Ali came to Utah to campaign for Hatch in his re-election bid of 1988. He also supported a Hatch-sponsored group, which has raised $12 million for Utah charities, the GOP senator said.
"He came to a fundraising golf tournament for me in Heber City, even though he didn't golf," Hatch said. "He wanted to drive the golf cart, then promptly drove it off the path and crashed it. We had a good laugh over that."
According to the Hatch biography, "Leading the Charge," by Lee Roderick, the two bonded over legislative issues important to Ali that Hatch supported particularly the 1988 Fair Housing Amendments Act, which Hatch worked on with then-Sen. Ted Kennedy, D-Mass.
Roderick wrote that Ali paid an unannounced visit to Hatch's office in 1988 to thank the Utah Republican for helping one of Ali's friends get confirmed to a federal position.
The Ali ties helped Hatch in more ways than just fundraising.
"Local radio host [Tom Barberi] used to beat me up all the time," Hatch said. "He just hated me."
But when Ali came to Utah for a Hatch fundraiser, Barberi called the senator with a great idea: The radio personality wanted to get Ali together with Utah's former middleweight champion, Gene Fullmer, for a chat between the two for Barberi's show.
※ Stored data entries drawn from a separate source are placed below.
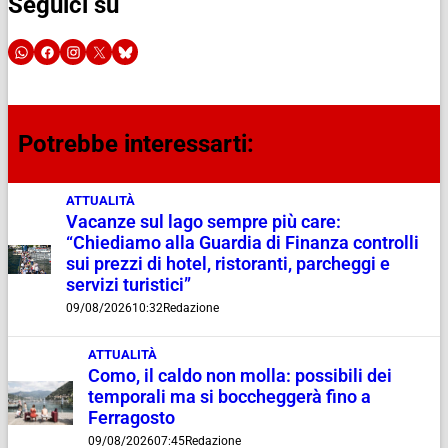
Seguici su
Potrebbe interessarti:
ATTUALITÀ
Vacanze sul lago sempre più care:
“Chiediamo alla Guardia di Finanza controlli
sui prezzi di hotel, ristoranti, parcheggi e
servizi turistici”
09/08/2026
10:32
Redazione
ATTUALITÀ
Como, il caldo non molla: possibili dei
temporali ma si boccheggerà fino a
Ferragosto
09/08/2026
07:45
Redazione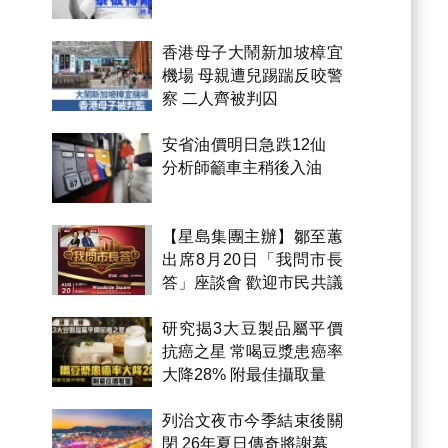
香港母子大鬧新加坡樟宜
機場 母親遭兒踢踹反咬警
察 二人齊被判囚
安省油價明日急跌12仙
分析師籲車主稍後入油
【星島集團主辦】鄒至蕙
出席8月20日「我問市長
答」座談會 歡迎市民共議
市政
研究揭3大豆製品屬平價
抗癌之星 常喝豆漿患癌率
大降28% 附最佳攝取量
列治文夜市今季結束後關
閉 26年夏日傳奇將謝幕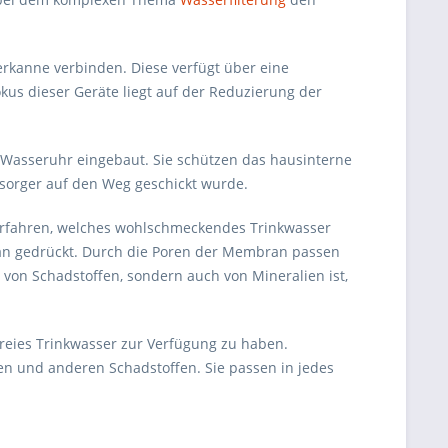
erkanne verbinden. Diese verfügt über eine
okus dieser Geräte liegt auf der Reduzierung der
 Wasseruhr eingebaut. Sie schützen das hausinterne
rsorger auf den Weg geschickt wurde.
verfahren, welches wohlschmeckendes Trinkwasser
bran gedrückt. Durch die Poren der Membran passen
von Schadstoffen, sondern auch von Mineralien ist,
freies Trinkwasser zur Verfügung zu haben.
en und anderen Schadstoffen. Sie passen in jedes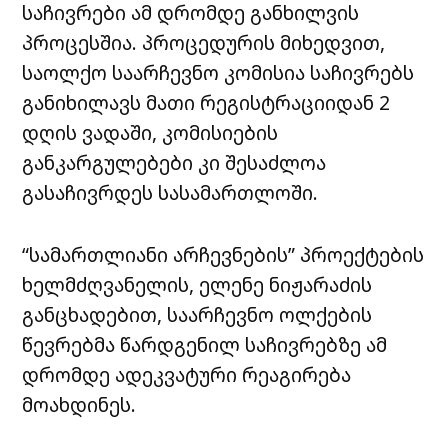
საჩივრები ამ დრომდე განხილვის
პროცესშია. პროცედურის მიხედვით,
საოლქო საარჩევნო კომისია საჩივრებს
განიხილავს მათი რეგისტრაციიდან 2
დღის ვადაში, კომისიების
განკარგულებები კი შესაძლოა
გასაჩივრდეს სასამართლოში.
“სამართლიანი არჩევნების” პროექტების
ხელმძღვანელის, ელენე ნიჟარაძის
განცხადებით, საარჩევნო ოლქების
წევრებმა წარდგენილ საჩივრებზე ამ
დრომდე ადეკვატური რეაგირება
მოახდინეს.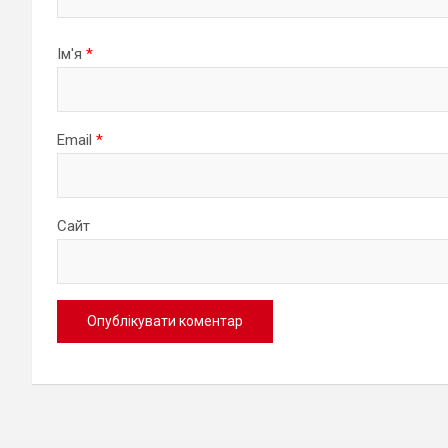
Ім'я
*
Email
*
Сайт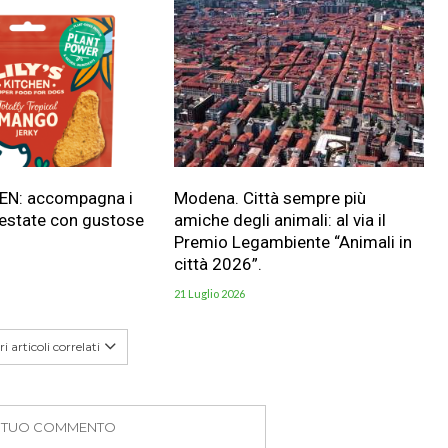
HEN: accompagna i
Modena. Città sempre più
 estate con gustose
amiche degli animali: al via il
Premio Legambiente “Animali in
città 2026”.
21 Luglio 2026
i articoli correlati
IL TUO COMMENTO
Hatch made it happen, and he and Barberi were friends ever since, the senator remembers.
Roderick's book also tells how Hatch had seen a pair of Ali's Everlast boxing gloves displayed in Kennedy's outer office. Hatch told the champ that he wanted some gloves, too.
So one day Ali showed up at Hatch's office carrying a display in a glass box, which included the article from Insight Magazine and one of Ali's world title belt buckles.
The framed display was inscribed: "To my dear friend Orrin Hatch, the man who should be president of the United States. With the highest respect and the deepest affection From one champion to another. Love, Muhammad Ali. August 1, 1988."